One thing wrong might be jumpers, Other than that, I suspect something is still accessing it. udev?
Bill Davidsen davidsen@tmr.com writes:
Wolfgang S. Rupprecht wrote:
I've done the following and the "hdparm -C" does show the disk spun down, but the next time I look it is spun up, and it stays up. The disk
One thing wrong might be jumpers, Other than that, I suspect something is still accessing it. udev?
Thanks for the good ideas.
This is a WD Caviar Green and the jumpers are only documented to slow down the SATA by one notch and add spread spectrum clocking for rf noise reduction.
I'll have to try to check for udev. Maybe running lsof in a loop will catch it.
-wolfgang
Wolfgang S. Rupprecht wrote:
Bill Davidsen davidsen@tmr.com writes:
Wolfgang S. Rupprecht wrote:
I've done the following and the "hdparm -C" does show the disk spun down, but the next time I look it is spun up, and it stays up. The disk
One thing wrong might be jumpers, Other than that, I suspect something is still accessing it. udev?

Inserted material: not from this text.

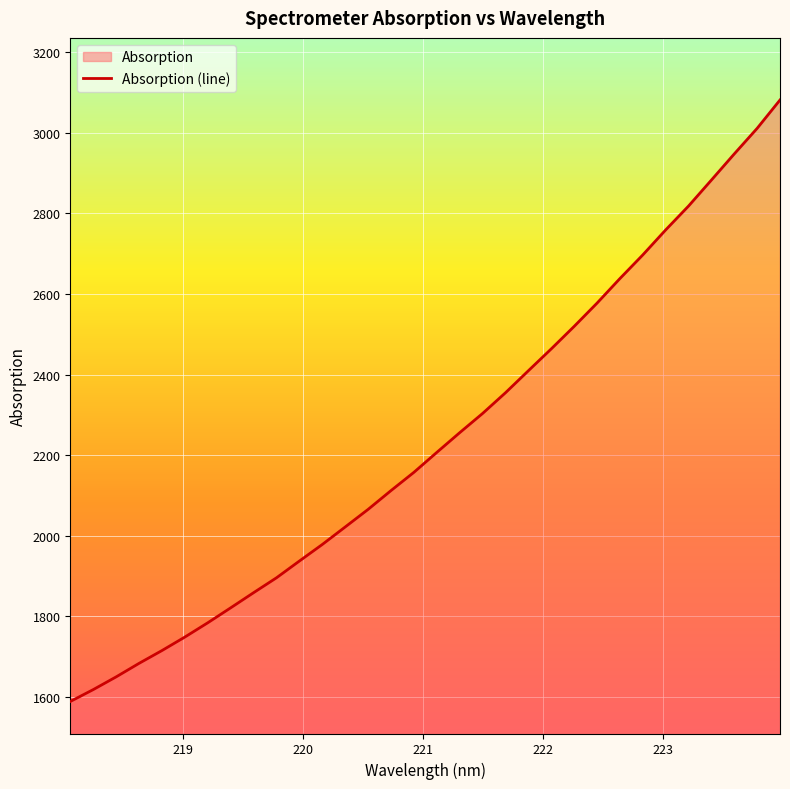

What is the sum of all values?

71557.6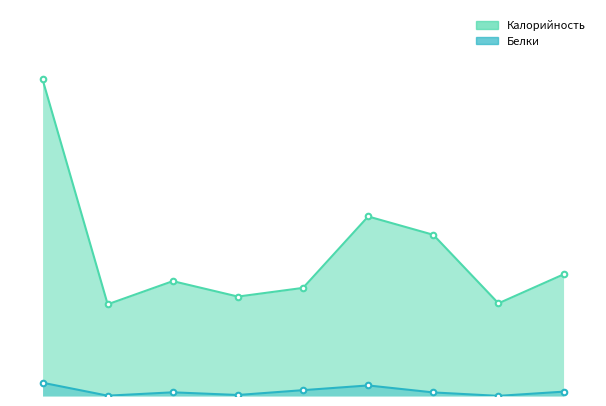

The Белки series shows 2.4 at 1. True or false?

False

Thanks for the good ideas.
This is a WD Caviar Green and the jumpers are only documented to slow down the SATA by one notch and add spread spectrum clocking for rf noise reduction.
Wanted to be sure that people knew "-S 120" doesn't mean "spin down after two minutes."
I'll have to try to check for udev. Maybe running lsof in a loop will catch it.
Did you take out the rule for that? I'm not a guru, can't tell you which rule without looking it up, but I have found it, since my hot backup drive on a USB dongle goes down and stays that way. I bet someone will remind us which rule checks that before you can look. ;-)
On 20.04.2013 03:34, Wolfgang S. Rupprecht wrote:
Has anyone succeeded in spinning down disks under Fedora?
I've done the following and the "hdparm -C" does show the disk spun down, but the next time I look it is spun up, and it stays up. The disk is unmounted and I've stopped and disabled smartd, so it isn't accessing the disks. I don't think anything else is either. I'm probably missing a trick somewhere, but what???
disk=/dev/sdc hdparm -S 120 $disk hdparm -y $disk hdparm -C $disk
yum info sdparm … : Warning: It is possible (but unlikely) to change SCSI disk settings : such that the disk stops operating or is slowed down. Use with care.
i.e. /usr/bin/diskungfu: #!/bin/sh # Disk stop - spin down
grep -w sdc /proc/diskstats >dstat.1st sleep 60 grep -w sdc /proc/diskstats >dstat.2nd if cmp dstat.1st dstat.2nd >/dev/null 2>&1 then echo Stopping disk, spinning down… sdparm -f -r -q -v -C stop /dev/sdc exit 0 else echo Disk busy. exit 1 fi EOF
Change the parameters as needed, set-up a cron job, and there you go. ;)
poma
poma pomidorabelisima@gmail.com writes:
grep -w sdc /proc/diskstats >dstat.1st sleep 60 grep -w sdc /proc/diskstats >dstat.2nd if cmp dstat.1st dstat.2nd >/dev/null 2>&1 then echo Stopping disk, spinning down… sdparm -f -r -q -v -C stop /dev/sdc exit 0 else echo Disk busy. exit 1 fi EOF
Thanks! I had forgotten about sdparm. (Boy do I miss the days when I just installed everything and then could do something like "man -k disk" to find likely candidates.
Monitoring /proc/diskstats might also give me a clue as to what is touching the disks.